Diaghilev

innovator

Diaghilev

novateur

A rather brilliant Charlatan

“I am:
1° a charlatan, though a rather brilliant one;
2° a great charmer;
3° I have any amount of cheek ;
4° I am a man with a great deal of logic, but with very few scruples;
5° I seem to have no real talent.
None the less, I believe that I have found my true vocation: – to be a Maecenas. I have all that is necessary except the money, – mais ça viendra!”

Serge Diaghilev to his stepmother, Elena Panaïeva-Diaghilev (1895).

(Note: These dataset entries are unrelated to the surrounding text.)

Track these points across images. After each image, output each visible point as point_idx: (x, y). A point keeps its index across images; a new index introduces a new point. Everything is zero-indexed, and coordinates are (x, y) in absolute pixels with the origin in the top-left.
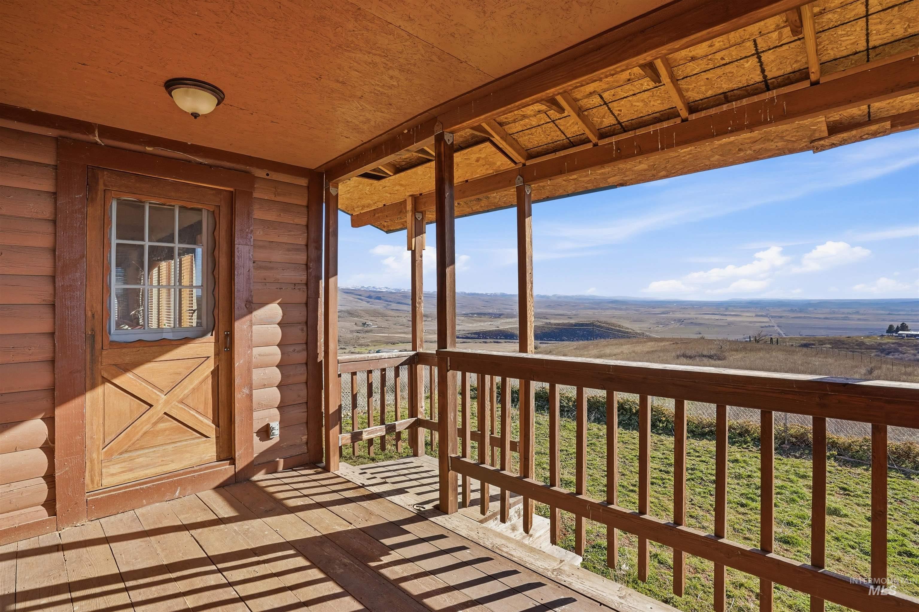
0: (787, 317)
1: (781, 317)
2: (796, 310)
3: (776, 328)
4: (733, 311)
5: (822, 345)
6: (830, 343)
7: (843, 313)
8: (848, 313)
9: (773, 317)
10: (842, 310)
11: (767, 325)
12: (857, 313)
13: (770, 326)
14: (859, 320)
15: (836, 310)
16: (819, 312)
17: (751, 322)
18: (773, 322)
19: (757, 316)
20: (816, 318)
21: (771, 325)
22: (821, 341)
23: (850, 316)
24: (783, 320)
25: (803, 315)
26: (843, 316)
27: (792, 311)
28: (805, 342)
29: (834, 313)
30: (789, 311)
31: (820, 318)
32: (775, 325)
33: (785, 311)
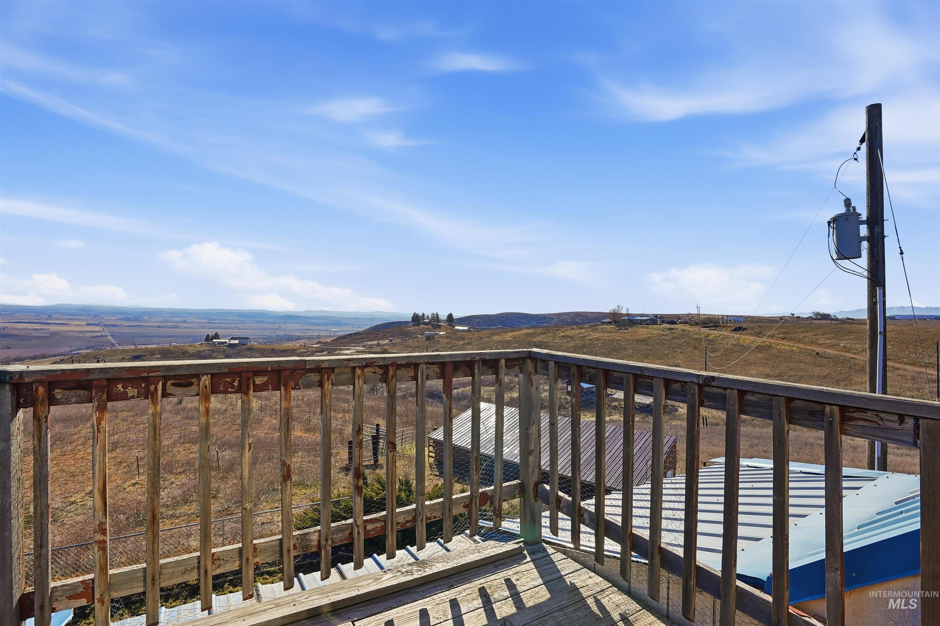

All those who came into contact with Serge Diaghilev (1872-1929) emphasise his powerful will, the determination of his character, his tenacity, the certainty of his artistic tastes and the passion that drove him. Capricious and flighty, but also aware of his intense personal charm and exceptional artistic sensitivity, he had all the qualities of a leader, as his friend, the painter Alexandre Benois, acknowledged.

Léon Bakst, Portrait of Serge Diaghilev and his nurse, 1905. Oil on canvas, Saint Petersburg, Russian Museum / Bridgeman Images.

The Athens of Perm

Serge Diaghilev was born in 1872 in the province of Novgorod to a wealthy family living in Perm, a small town near the Ural Mountains. His father, Pavel Pavlovitch (1848-1914), was an officer in the cavalry of the Imperial Guard, and his paternal grandfather owned a large alcohol distillery until it went bankrupt in 1890.

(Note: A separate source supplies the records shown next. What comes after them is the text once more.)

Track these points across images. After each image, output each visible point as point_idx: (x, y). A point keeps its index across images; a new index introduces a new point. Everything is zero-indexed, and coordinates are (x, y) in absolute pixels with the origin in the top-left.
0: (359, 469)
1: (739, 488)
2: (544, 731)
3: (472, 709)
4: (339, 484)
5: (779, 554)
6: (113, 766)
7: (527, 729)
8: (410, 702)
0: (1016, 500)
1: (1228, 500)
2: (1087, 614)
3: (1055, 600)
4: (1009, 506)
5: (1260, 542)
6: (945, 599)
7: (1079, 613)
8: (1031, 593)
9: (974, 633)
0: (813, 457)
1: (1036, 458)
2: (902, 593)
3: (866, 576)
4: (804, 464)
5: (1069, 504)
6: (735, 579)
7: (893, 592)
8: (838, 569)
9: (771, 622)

Detail of a map of the Russian Empire in 1890. Source: gallica.bnf.fr / BnF.

Nicknamed the Athens of Perm, the Diaghilev household was a meeting place for the city’s intellectuals. Their liberal ideas and taste for the arts, especially music, were well known. In their salon, frequented by literary figures and musicians, excerpts from operas were performed: Verdi’s Rigoletto, A Life for the Tsar, Ruslan and Ludmila, two operas by Glinka… Sometimes they were joined by his aunt by marriage, Alexandra Panaeva-Kartseva (1853-1942), an opera singer admired by Pyotr Tchaikovsky (1840-1893). Diaghilev was close to the composer’s family, and in his memoirs recalls his childhood visits to “Uncle Petia” in Klin.

General view of the city of Perm (1910). Photograph: Serge Prokoudine-Gorski. Source : Library of Congress.

In this creative atmosphere, Diaghilev’s musical talents began to be noticed. Although neither music nor the arts were at the heart of his education, he received his first piano and singing lessons, and even tried his hand at composition.

Saint Petersburg
and the Nevsky Pickwickians

In 1890, Diaghilev moved to Saint Petersburg to study law at university, while continuing his musical training with the baritone Antonio Cotogni (1831-1918) and Nikolai Rimsky-Korsakov (1844-1908). Although he enjoyed social recognition in Perm, he soon realised – as Jean-Michel Nectoux points out – that his social standing in the Petersburg milieu needed to be “entirely built from scratch“.

Sponsored by his cousin Dmitri Filosofov (1872-1940), Diaghilev was introduced to his circle of friends, the Nevsky-Pickwickians, a small group made up of former students of Karl Ivanovitch May’s gymnasium. Alexandre Benois (1870-1960), Léon Bakst (1866-1924), Walter Nouvel (1871-1949) and Konstantin Somov (1869-1939) – who became his future collaborators and friends – initially accepted Diaghilev into their “cenacle” as “Dima’s cousin”. “The general impression was that of a good boy”, recalled Benois, “a little rough, a little provincial, not too quick-witted”.

Léon Bakst, Portrait of the artist Alexander Benois, 1898. Watercolour and pastel on paper, 64.5 x 100.3 cm.
Saint Petersburg, Russian Museum / Photo © Fine Art Images / Bridgeman Images

At first, Diaghilev endured criticism from his new friends, who considered his artistic tastes “dubious”. But gradually, with their help, he “[broadened] his sympathies”, overcoming “emotional sensuality” and expressing with aplomb the reasons that led him, again according to Benois, “by leaps and bounds from indifference to enthusiasm, from complete ignorance to astonishing competence.”

Amedeo Modigliani, Léon Bakst, 1917. Oil on canvas, 55.3 x 33 cm.
Washington, National Gallery of Art, Chester Dale Collection.

Between 1890 and 1896, Diaghilev travelled extensively in Europe with Filosofov. Berlin, Munich, Vienna, Paris, Nice, Venice, Florence, Rome and Naples were often on their itineraries. He visited museums and artists’ studios, acquired rare works of art and even thought of a “Diaghilev museum”. These trips were also punctuated by fruitful encounters. In France, he met Charles Gounod (1818-1893), Camille Saint-Saëns (1835-1921), Jules Massenet (1842-1912), Jacques-Émile Blanche (1861-1942) and Aubrey Beardsley (1872-1898).